#### [TEXTO DE REFERENCIA]

☆ ☆ ☆ ☆ ☆ ☆ ☆

18/4/18

"Fui profesor durante 17 años pero no sabía leer"

Recuerdo rezando en la noche: "Por favor, Señor, déjame aprender a leer mañana cuando despierte"




John Corcoran creció en Nuevo México, Estados Unidos, en los años 40 y 50. Tenía cinco hermanos, terminó la secundaria, asistió a la universidad y se convirtió en profesor de secundaria en los 60, un trabajo que mantuvo durante 17 años. Sin embargo, durante todo ese tiempo y más, escondió un secreto extraordinario.
Pasaron décadas antes de que se sintiera capaz de revelarlo pero, cuando lo hizo,      se sintió liberado. Esta es su historia.
Cuando era chico mis padres me decían que yo era un ganador y, durante los primeros seis años de mi vida creí lo que me decían.
Tardé un tiempo antes de poder hablar, pero fui a la escuela con muchas        esperanzas de aprender a leer como mis hermanas. Al comienzo, las cosas iban      bien porque no nos exigían mayor cosa que pararnos bien en fila, sentarnos, mantenernos callados e ir al baño cuando tocaba.

☆ ☆ ☆ ☆ ☆ ☆ ☆

#### [BLOQUE DE DATOS]
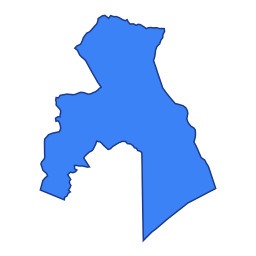 the district of Garanhuns, Pernambuco, Brazil
{"feature_id": "56859067B42903822347578", "entity_name": "Garanhuns", "entity_type": "district", "adm_level": 2, "iso_a3": "BRA", "parent_name": "Brazil", "parent_adm1": "Pernambuco", "projection": "robinson", "projection_center": [-36.525, -8.937], "detail": "fine", "context": "isolated", "style": "filled", "palette": "blue", "viewbox_px": 256, "rotation_deg": 0, "n_neighbors": 0, "source": "geoboundaries", "source_scale": "gbopen_adm2", "svg_char_len": 2451}
<svg xmlns="http://www.w3.org/2000/svg" viewBox="0 0 256 256"><path d="M143.3,237.9L143.3,240.6L151.8,232.0L155.7,229.1L167.7,218.8L182.4,207.3L187.8,203.0L189.6,202.1L204.5,194.3L207.5,192.7L215.7,188.5L208.5,166.7L206.4,163.3L204.6,159.9L201.3,157.8L200.0,155.0L197.2,148.5L195.8,145.5L193.9,142.0L194.7,139.4L195.3,136.7L195.5,134.2L195.3,130.0L193.8,127.9L191.0,126.3L188.8,123.6L187.6,121.5L186.8,118.8L187.8,113.4L187.3,110.6L185.7,107.7L183.0,105.7L178.7,104.4L175.1,103.5L170.3,97.9L166.9,93.7L162.6,87.8L161.6,84.6L158.8,76.4L157.8,73.5L157.1,71.3L156.2,68.3L155.2,65.4L154.5,63.5L153.5,60.4L154.3,58.2L155.0,55.0L155.6,50.1L156.9,46.6L159.7,43.7L160.9,40.1L162.7,37.7L162.9,34.7L164.6,31.3L164.2,28.6L161.7,28.5L159.6,28.6L156.6,27.7L153.3,27.9L151.3,27.5L148.4,27.7L146.4,28.6L143.5,26.6L140.3,24.6L138.1,24.3L136.1,25.3L133.6,23.9L130.0,24.0L128.1,21.8L127.2,19.7L125.3,20.7L122.6,19.7L119.6,17.9L116.5,16.6L113.5,16.6L110.7,15.6L108.6,18.3L106.8,16.9L104.9,15.4L102.2,15.9L98.1,18.6L97.9,20.9L96.8,23.9L94.5,26.3L91.4,29.9L89.5,31.9L86.8,33.1L85.3,35.0L83.4,37.7L82.3,40.8L80.6,44.2L78.5,45.2L76.8,46.0L74.8,48.2L77.3,50.1L79.7,55.0L81.5,56.9L83.3,58.4L85.5,60.4L92.1,72.4L96.7,80.4L97.9,82.5L101.2,87.2L99.4,88.4L97.7,90.1L95.5,91.8L93.1,92.6L91.3,93.6L88.7,94.2L86.5,93.6L83.7,92.6L80.6,92.3L78.4,93.1L75.1,94.5L72.7,94.7L67.0,94.1L60.2,95.3L58.5,97.9L56.2,97.5L55.7,100.1L56.3,102.4L56.1,104.9L57.6,106.7L60.1,109.5L60.8,111.5L60.2,114.3L60.0,116.9L57.7,116.8L55.5,118.3L56.0,121.3L58.1,120.7L59.5,123.0L60.4,125.9L60.7,128.6L59.4,131.7L52.1,133.3L48.6,134.7L44.7,139.1L44.5,141.9L44.6,153.2L44.8,157.3L44.0,159.2L41.6,162.1L40.9,164.0L43.0,170.3L44.8,172.0L46.6,173.4L47.5,175.9L45.0,178.0L42.9,180.5L41.4,186.0L40.3,190.0L64.3,199.8L64.7,197.2L66.8,196.1L68.3,193.2L70.3,191.9L68.4,190.0L69.8,188.1L70.9,185.5L69.6,183.5L69.3,181.4L70.7,179.4L68.9,176.7L67.7,174.7L70.3,172.2L73.0,172.7L75.4,171.8L76.9,170.0L74.6,168.8L74.5,165.5L76.5,165.4L79.0,166.0L83.0,166.0L85.3,166.6L87.3,167.1L89.4,166.9L83.7,158.0L84.9,156.2L87.3,153.8L89.4,152.0L91.7,150.9L93.1,149.4L95.7,144.2L96.6,141.2L100.6,142.1L102.4,144.0L104.0,145.7L106.3,147.8L108.2,149.5L110.4,148.8L112.7,146.5L116.7,144.0L119.1,142.6L122.6,141.3L125.5,141.5L127.4,143.6L130.7,144.0L132.9,145.6L134.5,147.8L136.4,148.2L137.7,150.5L139.9,151.1L141.7,152.5L141.9,154.9L142.1,166.0L142.3,182.0L143.2,235.7L143.3,237.9Z" fill="#3b82f6" stroke="#1e3a8a" stroke-width="1.5"/></svg>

☆ ☆ ☆ ☆ ☆ ☆ ☆

#### [EJERCICIOS]
[1] Según el texto, ¿en qué lugar de Estados Unidos creció John Corcoran?
[2] Extrae del texto, sin cambiar nada, el fragmento que va de "John Corcoran creció" a "que me decían.", ambos incluidos.

#### [RESPUESTAS]
[1] En Nuevo México.

[2]
John Corcoran creció en Nuevo México, Estados Unidos, en los años 40 y 50. Tenía cinco hermanos, terminó la secundaria, asistió a la universidad y se convirtió en profesor de secundaria en los 60, un trabajo que mantuvo durante 17 años. Sin embargo, durante todo ese tiempo y más, escondió un secreto extraordinario.
Pasaron décadas antes de que se sintiera capaz de revelarlo pero, cuando lo hizo,      se sintió liberado. Esta es su historia.
Cuando era chico mis padres me decían que yo era un ganador y, durante los primeros seis años de mi vida creí lo que me decían.